I loved it, but also heard the audiobook and I wonder if possibly more emotion comes through that than if it was just written down.

Now the fact he is partly responsible for Mrs Browns Boys is unforgivable!!

DramaAlpaca · 24/08/2019 18:19

I agree with you, OP. I found it misogynistic & condescending & I didn't expect to.

AngryFeminist · 24/08/2019 18:21

I listened to it on Audible. He narrated it himself and I just thought he just came across as a bit of a twat really. The bit where he talked about women wanting a home birth as 'a certain kind of woman in a floaty dress' for instance - he really came off like he didn't see us as equals. I felt he had scant regard for why women might be frightened of hospital; for the fact that although contemporary medicine does save lives a lot of women are traumatised by their births and then chucked out of hospital 24 hours later to deal with the consequences. The conversation around this doesn't have to be black and white - we can recognise both sides.

SweetMelodies · 24/08/2019 18:24

Same with the woman apparently imagining her pelvic pain. A lot of women have issues being listened to with gynae issues, being dismissed by drs and not taken seriously and suffering badly as a result.
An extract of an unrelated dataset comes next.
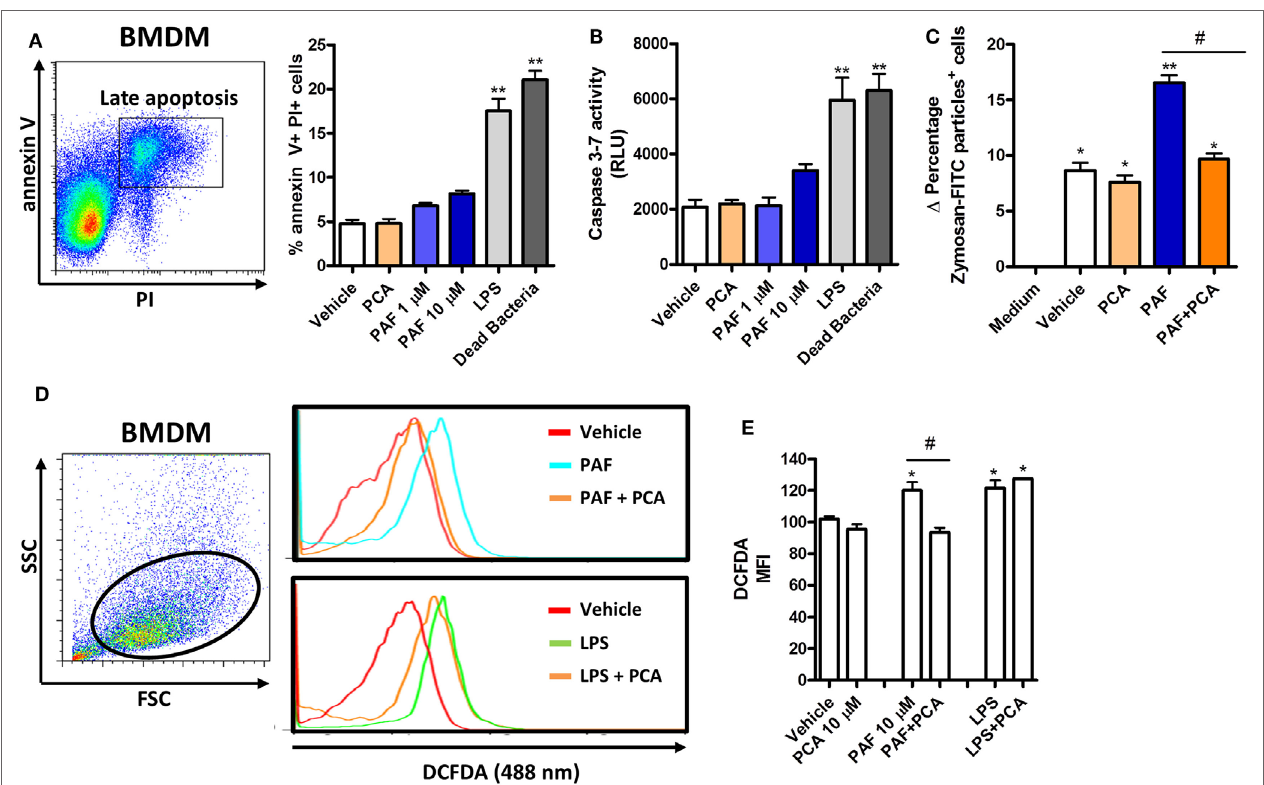
FigUre 3 | Exogenous platelet-activating factor (PAF) treatment does not impact cell viability and induces reactive oxygen species (ROS) release by chicken primary macrophages. (a) Representative flow cytometry dot plot and bar graph showing gating strategy for annexin V and propidium iodide (PI) expression analysis in bone marrow-derived macrophages (BMDM) from B13/B13 histocompatible chicken and percentage of double-positive stained cells, respectively, following treatment with PCA 4248 (10 µM), PAF (1 or 10 µM), Escherichia coli lipopolysaccharide (LPS) (10 ng/ml) or dead bacteria (10 multiplicity of infection) for 6 h. (b) Caspase 3–7 activity in BMDM following exposure to different stimuli for 6 h. RLU: relative luminescence units. (c) Delta percentage of BMDM containing zymosan-fluorescein isothiocyanate particles following different stimuli for 1 h as an index of phagocytosis (delta calculated after incubation at 4°C and 40°C). (D) Representative flow cytometry dot plot and histograms showing ROS release by BMDM, as determined by intracellular DCFDA fluorescence intensity, following different stimuli for 2 h. (e) Bar graph showing the mean fluorescence intensity (MFI) of DCFDA-positive BMDM following different stimuli for 2 h. Values are mean ± SEM. * P < 0.05, ** P < 0.01 when compared to negative (vehicle or medium) control groups. # P < 0.05 when compared to positive control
You see many women online being vocal about this, about how women know their own bodies and there is obviously imbedded sexism allowing this to happen.

Then the part of his book that touches upon the issue of women being dismissed and not listened to for pelvic pain of course contains another ‘hilarious’ caricature of a hysterical woman who is obviously deluded and unhinged for thinking she could possibly know her own body.